In the comments of Mason's answer, Rob Kennedy seems to suggest that the compiler simply figure this out based on the types of everything involved. This isn't simple; the compiler already does a lot of work to figure out whether you mean to refer to a method pointer value or a method call. It actually parses expressions in a different way when the expected receiver is a method pointer (or reference, or function pointer) type. The effort is especially involved when overloads are brought into the picture: the compiler scans through every overload candidate and checks for method pointer types in every parameter position, and then parses arguments differently depending on whether or not that parameter position contains a function pointer in one of the overloads. Then, if an overload that expects a function pointer isn't matched, the compiler changes the parse tree from function pointer to method call. The overloading mechanism itself needs to figure out which to use when its doing value to parameter comparisons. It's pretty messy, and it would be great if we didn't make it messier.

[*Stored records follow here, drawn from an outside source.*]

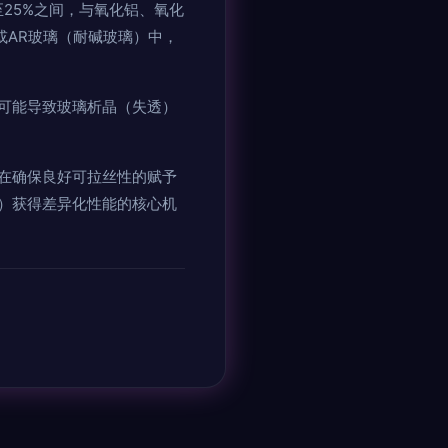
25%之间，与氧化铝、氧化
或AR玻璃（耐碱玻璃）中，
可能导致玻璃析晶（失透）
在确保良好可拉丝性的赋予
璃）获得差异化性能的核心机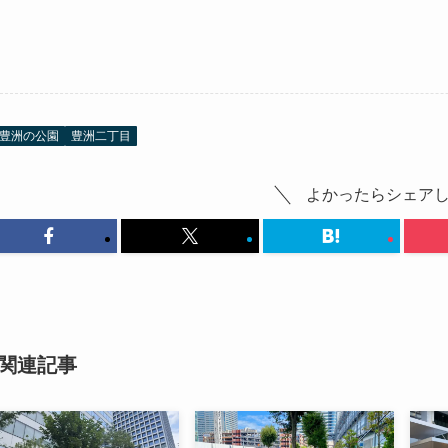
豊洲の公園
豊洲二丁目
よかったらシェア
関連記事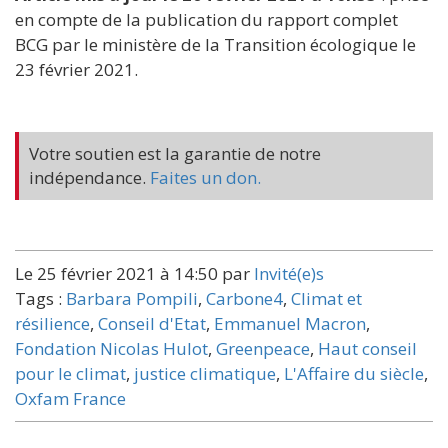
en compte de la publication du rapport complet
BCG par le ministère de la Transition écologique le
23 février 2021.
Votre soutien est la garantie de notre
indépendance.
Faites un don.
Le 25 février 2021 à 14:50 par
Invité(e)s
Tags :
Barbara Pompili
,
Carbone4
,
Climat et
résilience
,
Conseil d'Etat
,
Emmanuel Macron
,
Fondation Nicolas Hulot
,
Greenpeace
,
Haut conseil
pour le climat
,
justice climatique
,
L'Affaire du siècle
,
Oxfam France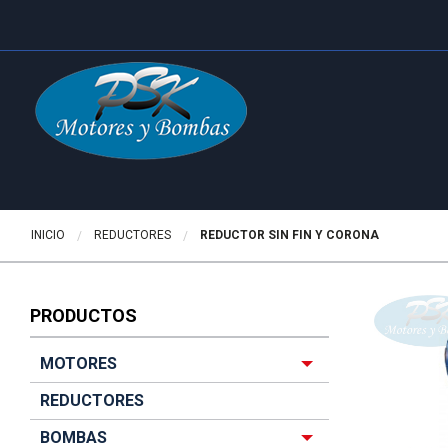
INICIO
REDUCTORES
ACTUALMENTE:
REDUCTOR SIN FIN Y CORONA
PRODUCTOS
MOTORES
REDUCTORES
BOMBAS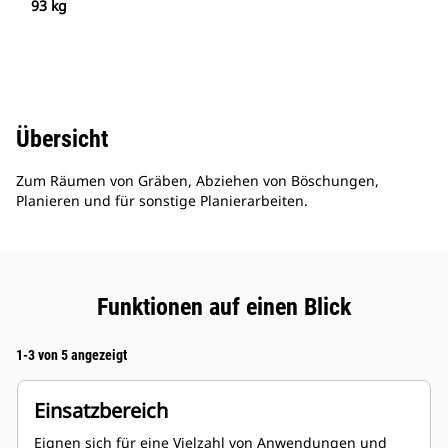
93 kg
Übersicht
Zum Räumen von Gräben, Abziehen von Böschungen,
Planieren und für sonstige Planierarbeiten.
Funktionen auf einen Blick
1-3 von 5 angezeigt
Einsatzbereich
Eignen sich für eine Vielzahl von Anwendungen und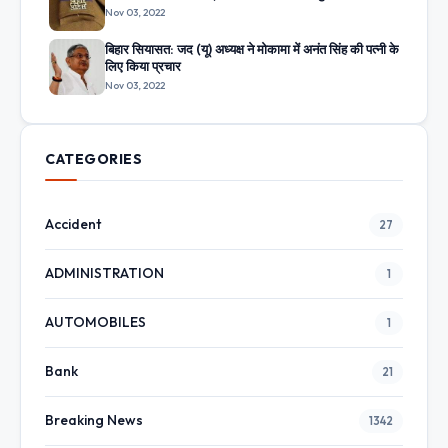
Nov 03, 2022
बिहार सियासत: जद (यू) अध्यक्ष ने मोकामा में अनंत सिंह की पत्नी के
लिए किया प्रचार
Nov 03, 2022
CATEGORIES
Accident
27
ADMINISTRATION
1
AUTOMOBILES
1
Bank
21
Breaking News
1342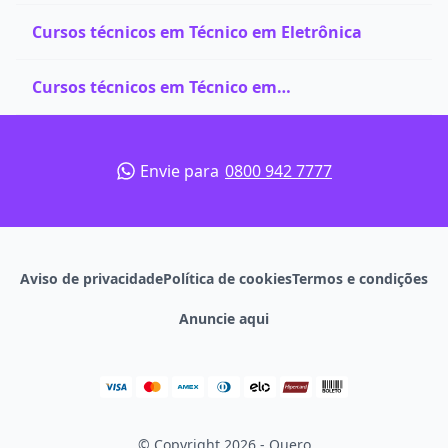
Cursos técnicos em Técnico em Eletrônica
Cursos técnicos em Técnico em
Telecomunicações
Envie para
0800 942 7777
Aviso de privacidade
Política de cookies
Termos e condições
Anuncie aqui
© Copyright 2026 - Quero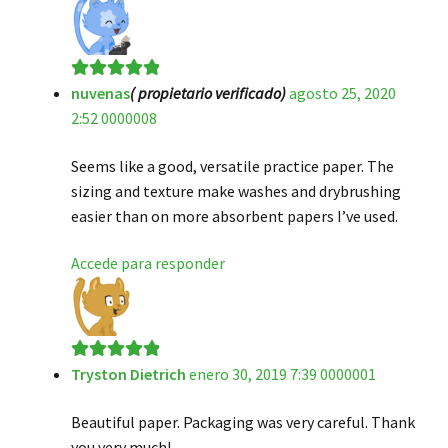
nuvenas
( propietario verificado)
agosto 25, 2020
Valorado en
5
2:52 0000008
de 5
Seems like a good, versatile practice paper. The
sizing and texture make washes and drybrushing
easier than on more absorbent papers I’ve used.
Accede para responder
Tryston Dietrich
enero 30, 2019 7:39 0000001
Valorado en
5
de 5
Beautiful paper. Packaging was very careful. Thank
you very much!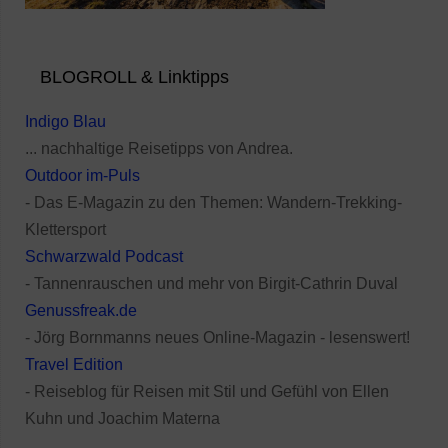
BLOGROLL & Linktipps
Indigo Blau
... nachhaltige Reisetipps von Andrea.
Outdoor im-Puls
- Das E-Magazin zu den Themen: Wandern-Trekking-
Klettersport
Schwarzwald Podcast
- Tannenrauschen und mehr von Birgit-Cathrin Duval
Genussfreak.de
- Jörg Bornmanns neues Online-Magazin - lesenswert!
Travel Edition
- Reiseblog für Reisen mit Stil und Gefühl von Ellen
Kuhn und Joachim Materna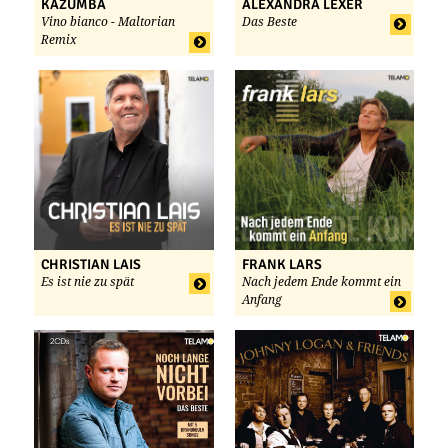
KAZUMBA
ALEXANDRA LEXER
Vino bianco - Maltorian
Das Beste
Remix
CHRISTIAN LAIS
FRANK LARS
Es ist nie zu spät
Nach jedem Ende kommt ein
Anfang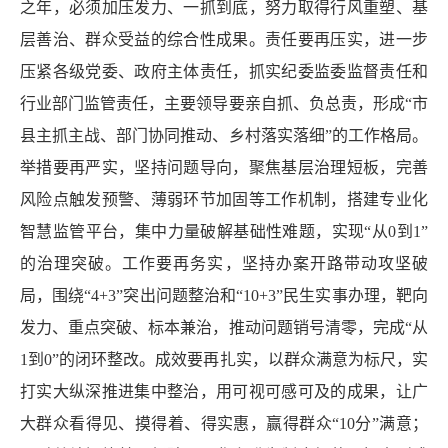
之年，必须加压发力、一抓到底，努力取得行风重塑、基
层善治、群众受益的综合性成果。责任要再压实，进一步
压紧各级党委、政府主体责任，抓实纪委监委监督责任和
行业部门监管责任，主要领导要亲自抓、负总责，形成“市
县主抓主战、部门协同推动、乡村落实落细”的工作格局。
举措要再严实，坚持问题导向，聚焦基层治理短板，完善
风险点触发预警、薄弱环节加固等工作机制，搭建专业化
智慧监管平台，集中力量破解基础性难题，实现“从0到1”
的治理突破。工作要再务实，坚持办案开路带动攻坚破
局，围绕“4+3”突出问题整治和“10+3”民生实事办理，靶向
发力、重点突破、标本兼治，推动问题销号清零，完成“从
1到0”的闭环整改。成效要再扎实，以群众满意为标尺，实
打实大纵深推进集中整治，用可视可感可及的成果，让广
大群众看得见、摸得着、得实惠，赢得群众“10分”满意；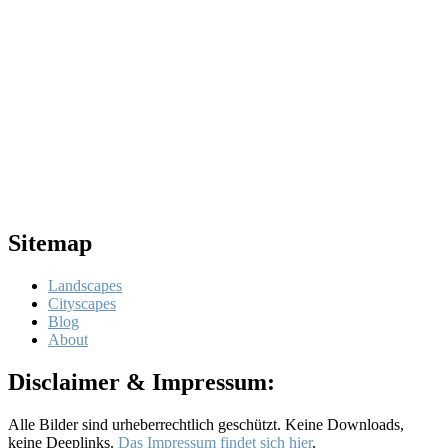
Sitemap
Landscapes
Cityscapes
Blog
About
Disclaimer & Impressum:
Alle Bilder sind urheberrechtlich geschützt. Keine Downloads,
keine Deeplinks.
Das Impressum findet sich hier
.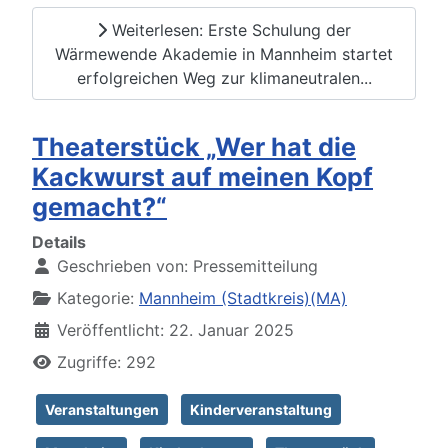
Weiterlesen: Erste Schulung der
Wärmewende Akademie in Mannheim startet
erfolgreichen Weg zur klimaneutralen...
Theaterstück „Wer hat die
Kackwurst auf meinen Kopf
gemacht?“
Details
Geschrieben von:
Pressemitteilung
Kategorie:
Mannheim (Stadtkreis)(MA)
Veröffentlicht: 22. Januar 2025
Zugriffe: 292
Veranstaltungen
Kinderveranstaltung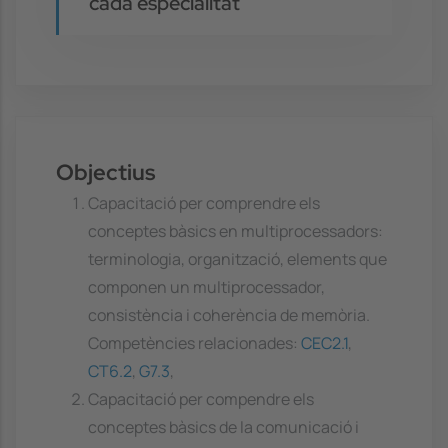
cada especialitat
Objectius
Capacitació per comprendre els
conceptes bàsics en multiprocessadors:
terminologia, organització, elements que
componen un multiprocessador,
consistència i coherència de memòria.
Competències relacionades:
CEC2.1
,
CT6.2
,
G7.3
,
Capacitació per compendre els
conceptes bàsics de la comunicació i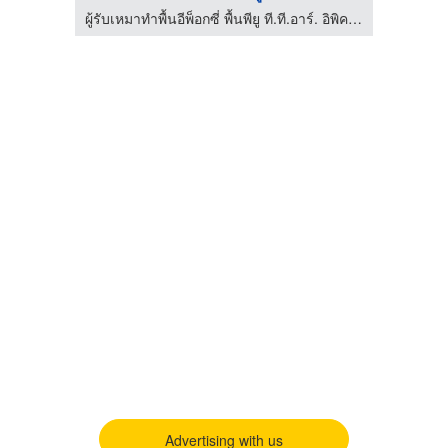
ารมี
ผู้รับเหมาทำพื้นอีพ็อกซี่ พื้นพียู ที.ที.อาร์. อิพิคอล
Advertising with us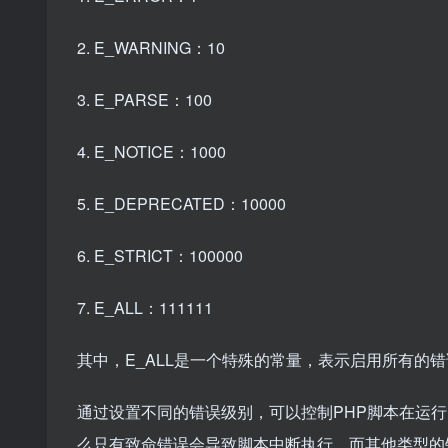
2. E_WARNING：10
3. E_PARSE：100
4. E_NOTICE：1000
5. E_DEPRECATED：10000
6. E_STRICT：100000
7. E_ALL：111111
其中，E_ALL是一个特殊的常量，表示启用所有的
通过设置不同的错误级别，可以控制PHP脚本在运行
么只有致命错误会导致脚本中断执行，而其他类型的错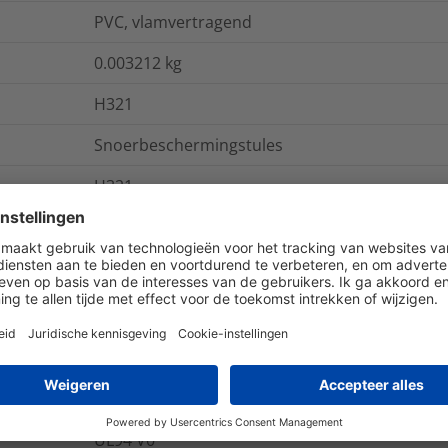
PVC, vlamvertragend
0.003212
kg
H321
Snoerbeschermingstules
H321
634-03210
open
ies
Logistieke- en verpakkingsinformatie
UL94 V0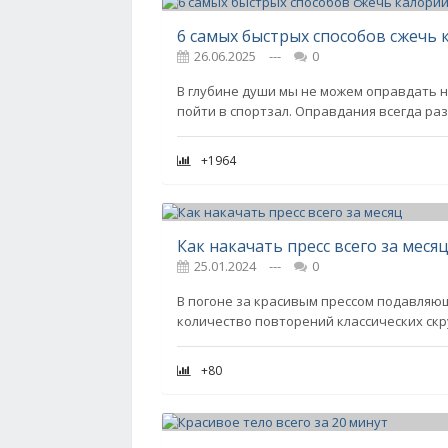
6 самых быстрых способов сжечь 
26.06.2025
---
0
В глубине души мы не можем оправдать н
пойти в спортзал. Оправдания всегда разн
+1964
Как накачать пресс всего за меся
25.01.2024
---
0
В погоне за красивым прессом подавляю
количество повторений классических скру
+80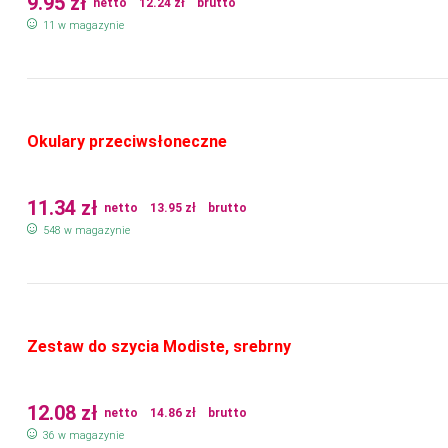
9.95
zł
netto
12.24
zł
brutto
11 w magazynie
Okulary przeciwsłoneczne
11.34
zł
netto
13.95
zł
brutto
548 w magazynie
Zestaw do szycia Modiste, srebrny
12.08
zł
netto
14.86
zł
brutto
36 w magazynie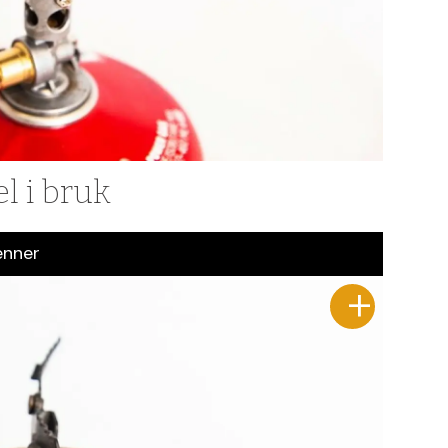
l i bruk
enner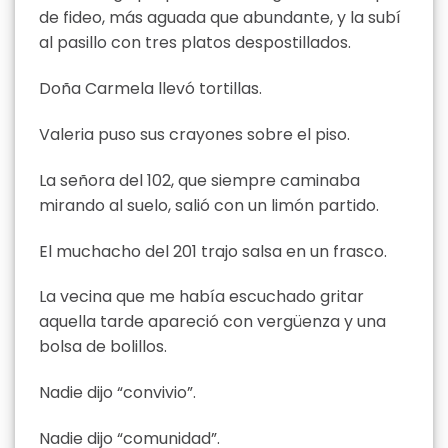
de fideo, más aguada que abundante, y la subí
al pasillo con tres platos despostillados.
Doña Carmela llevó tortillas.
Valeria puso sus crayones sobre el piso.
La señora del 102, que siempre caminaba
mirando al suelo, salió con un limón partido.
El muchacho del 201 trajo salsa en un frasco.
La vecina que me había escuchado gritar
aquella tarde apareció con vergüenza y una
bolsa de bolillos.
Nadie dijo “convivio”.
Nadie dijo “comunidad”.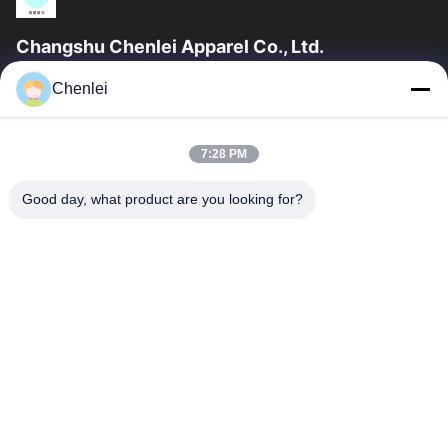
Changshu Chenlei Apparel Co., Ltd.
CHANGSHU CHENLEI APPAREL CO., LTD Nossa fábrica foi
Chenlei
estabelecida em 2011, localizada na cidade de Suzhou,
província de Jiangsu, a 90 quilômetros do...
Relações Rápidas
7:28 PM
Casa
Produtos
Good day, what product are you looking for?
Quem Somos
Fábrica
Controle De Qualidade
Fale Conosco
Pedir Um Orçamento
Contacte-Nos
86-512-52263588
86-512-52150298
julien@cschenlei.com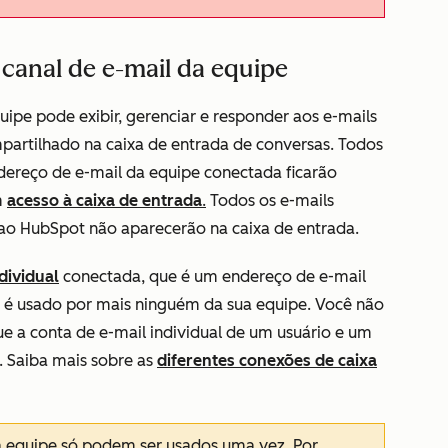
canal de e-mail da equipe
ipe pode exibir, gerenciar e responder aos e-mails
artilhado na caixa de entrada de conversas. Todos
dereço de e-mail da equipe conectada ficarão
m
acesso à caixa de entrada
.
Todos os e-mails
 ao HubSpot não aparecerão na caixa de entrada.
dividual
conectada, que é um endereço de e-mail
o é usado por mais ninguém da sua equipe. Você não
 a conta de e-mail individual de um usuário e um
 Saiba mais sobre as
diferentes conexões de caixa
a equipe só podem ser usados uma vez. Por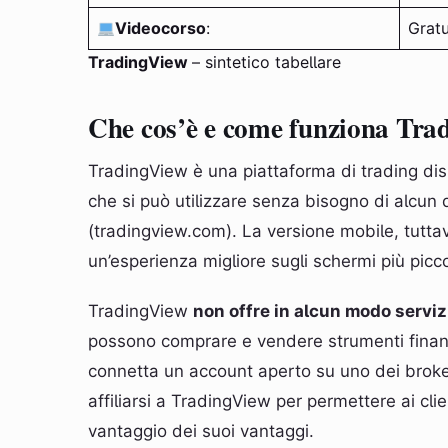
Videocorso
:
Grat
TradingView
– sintetico tabellare
Che cos’è e come funziona Tra
TradingView è una piattaforma di trading di
che si può utilizzare senza bisogno di alcun d
(tradingview.com). La versione mobile, tuttav
un’esperienza migliore sugli schermi più picco
TradingView
non offre in alcun modo serviz
possono comprare e vendere strumenti finanz
connetta un account aperto su uno dei broker 
affiliarsi a TradingView per permettere ai clie
vantaggio dei suoi vantaggi.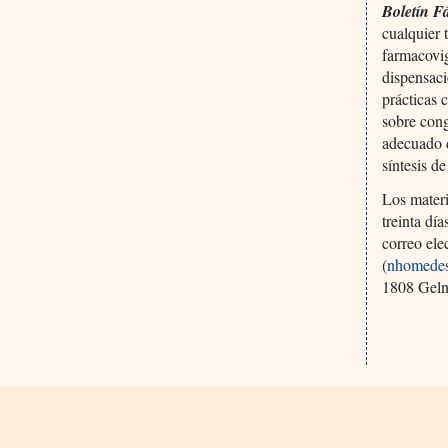
Boletín F
cualquier
farmacovig
dispensaci
prácticas
sobre cong
adecuado 
síntesis d
Los materi
treinta dí
correo el
(
nhomede
1808 Geln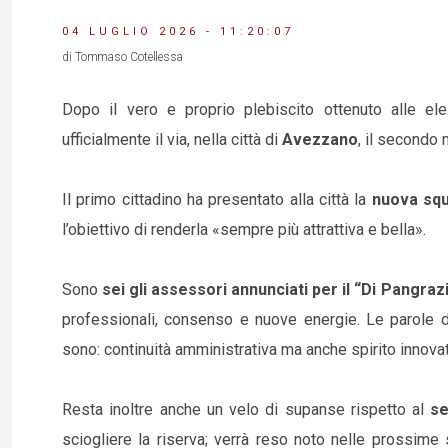
04 LUGLIO 2026 - 11:20:07
di Tommaso Cotellessa
Dopo il vero e proprio plebiscito ottenuto alle el
ufficialmente il via, nella città di
Avezzano
, il secondo
Il primo cittadino ha presentato alla città la
nuova squ
l’obiettivo di renderla «sempre più attrattiva e bella».
Sono
sei gli assessori annunciati per il “Di Pangrazi
professionali, consenso e nuove energie. Le parole d’
sono: continuità amministrativa ma anche spirito innova
Resta inoltre anche un velo di supanse rispetto al
se
sciogliere la riserva; verrà reso noto nelle prossime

A prefix-style operator like @ or Addr() isn't much help in resolving this ambiguity, not least because functions may return function pointers, and so on; how many @ do you need to inhibit implicit (no () necessary) calling to grab the right value out? So when anonymous methods were introduced, a change in the expression parsing was made: I introduced the possibility of using () to force an invocation.